7 Hidden Dangers of Pre-Workout Drinks & How to Avoid Them

Whether you’re a veteran athlete or just starting a fitness habit, you’re no doubt aware of the sheer volume of pre-workout drinks available. Grocery stores have entire shelves dedicated to them. Gas stations have row after row of refrigerators filled with bright colored cans with names like Monster and Red Bull and Rockstar and Celsius and Zoa. And while there is no set definition of what a “preworkout drink” is, many of them offer the same promises to those who drink them. Namely, improved energy, increased focus, and a physical boost to help you reach peak performance during your training sessions. 

Sounds great, right?

Unfortunately, despite their popularity, there are some pervasive myths and misconceptions about energy drinks that we’d like to cover in this article. Read this before you begin to rely on an energy drink for your prime energy needs:

1. All Pre-Workout Drink Ingredients are the Same

While many of the more popular energy drinks have common ingredients like caffeine, taurine, beta-alanine, BCAAs and creatine, the amount of these ingredients (and their overall quality) can vary widely between drinks. Even worse, many pre-workout drinks include “proprietary blends” which means the company doesn’t have to divulge the list of ingredients or vouch for their quality.

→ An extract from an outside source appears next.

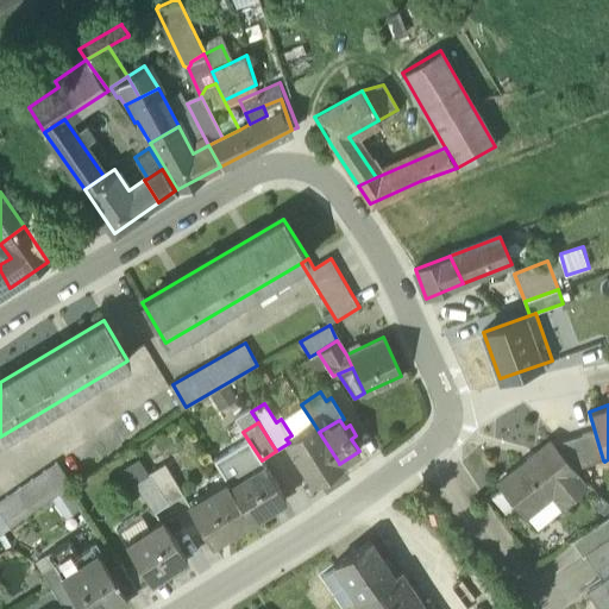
[(292,435),(286,439),(289,443),(314,482),(340,465),(339,464),(339,463),(319,432),(313,422),(292,435)]
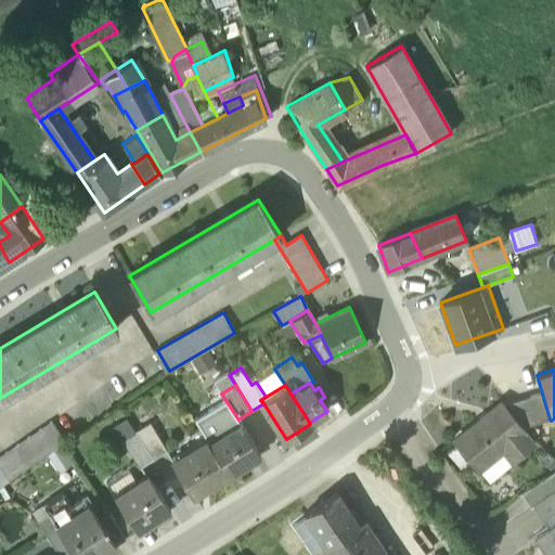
[(542,394),(504,404),(524,427),(550,420),(542,394)]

2. Know the Exact Amount of Caffeine You’re Consuming

Here’s an example of how this can be tricky:

Say you’re comparing two pre-workout drinks and they both list that they use green coffee bean extract as a caffeine source. One drink only uses green coffee bean extract as its caffeine source and it provides 100 mg caffeine per 16 ounces while the other drink uses that in addition to other caffeine sources and provides 300mg of caffeine per 16 ounces, that is a 3x difference. 

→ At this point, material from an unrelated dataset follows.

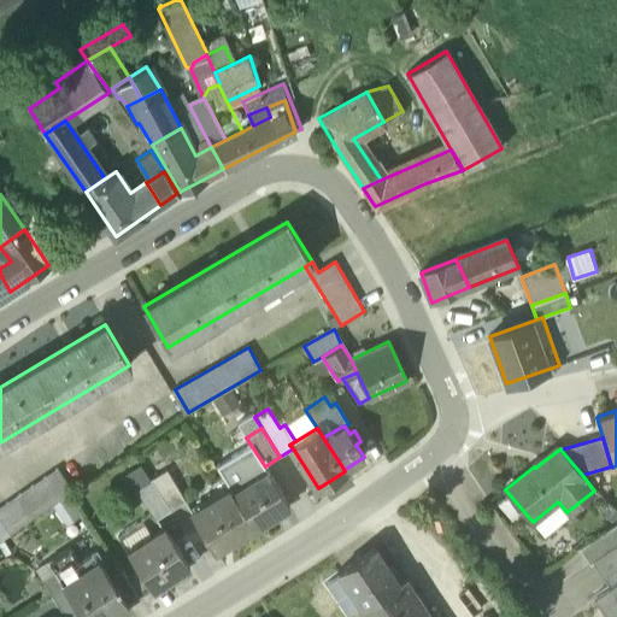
[(0,506),(0,540),(74,491),(58,466),(0,506)]
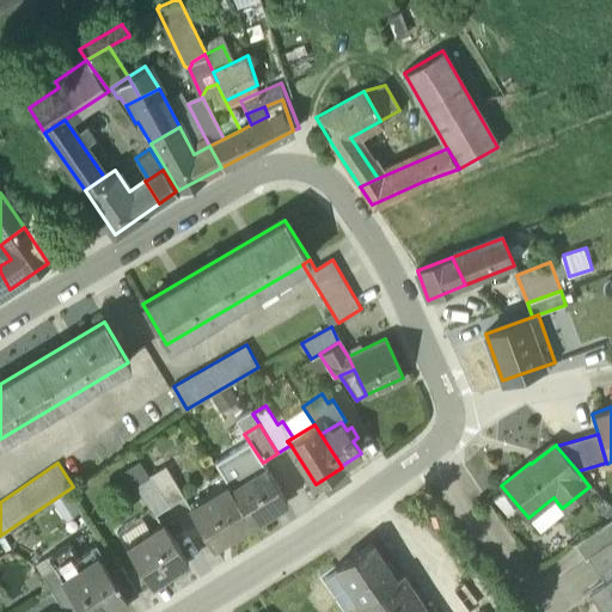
[(184,497),(164,466),(150,476),(169,507),(184,497)]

If you don’t look at the amount of caffeine on the can, you may be consuming far more than you think from the ingredient labels. 

3. Know the Serving Size

Let’s say you’re looking at a 16 ounce energy drink can and there’s a shiny callout sticker on the label touting 150mg of caffeine per serving. Psychologically, you’re going to assume that means that the can you’d purchase has 150mg in it. If you assume that, you’d be wrong. Most 16 ounce cans contain two full servings, meaning once again you’d be drinking 300mg of caffeine in one sitting as opposed to 150mg, which is a huge difference if you’re at all sensitive to it.

4. Watch the Sugar

While nearly every pre-workout drink has a low-sugar or no-sugar option, some of the more popular brands of energy drinks contain a whopping 37g of sugar in as little as 8 ounces, which translates to over 70g of sugar in a sixteen ounce can. It would take a whole lot more exercise than you intended to burn that off.

5. Pre-Workout Drinks are NOT a Substitute for a Good Night’s Sleep

The best pre-workout you’ll ever find is a solid 8 hours of great sleep the night before. Prior to consuming energy drinks or pre-workouts, consider why you need one in the first place. If you’re burning the candle at both ends or you’re streaming TV late into the night and you feel groggy the next day, no amount of caffeine or sugar is going to make up for poor sleep habits in the long run. Fix your sleep, your energy will return and great workouts will follow.

6. Time Your Pre-Workout Properly

Far too many people begin consuming their pre-workout drink 5-minutes or less before they start exercising. This is a mistake. If you want to enjoy the benefits and boost of a pre-workout, you’re going to want to give the caffeine and other ingredients time to kick in. In order to maximize their effectiveness, try taking your pre-workout 30-40 minutes before you exercise. Otherwise, you’ll be feeling the effects if you drink just as you finish your workout.

7. Early Risers Likely Don’t Need a Pre-Workout

If you exercise first thing in the morning at 5AM or 6AM, you probably think that you’d barely get out of bed without your pre-workout. You’d be wrong. By getting out of bed, moving and exercising right away, your body’s natural waking hormones take over, giving you what amounts to a natural pre-workout. Many veteran early morning exercisers have discovered that the most effective time for a caffeine boost is a few hours after their workout has ended. That’s when the adrenaline of the workout has worn off and you may need that little kick.

To summarize, pre-workout drinks have their time and place and when used properly, they can provide a jolt of energy, focus and a bump in performance. Just remember to hydrate often, drink electrolytes and pay attention to what your body responds to. This way pre-workout drinks can continue to be your friend rather than your foe.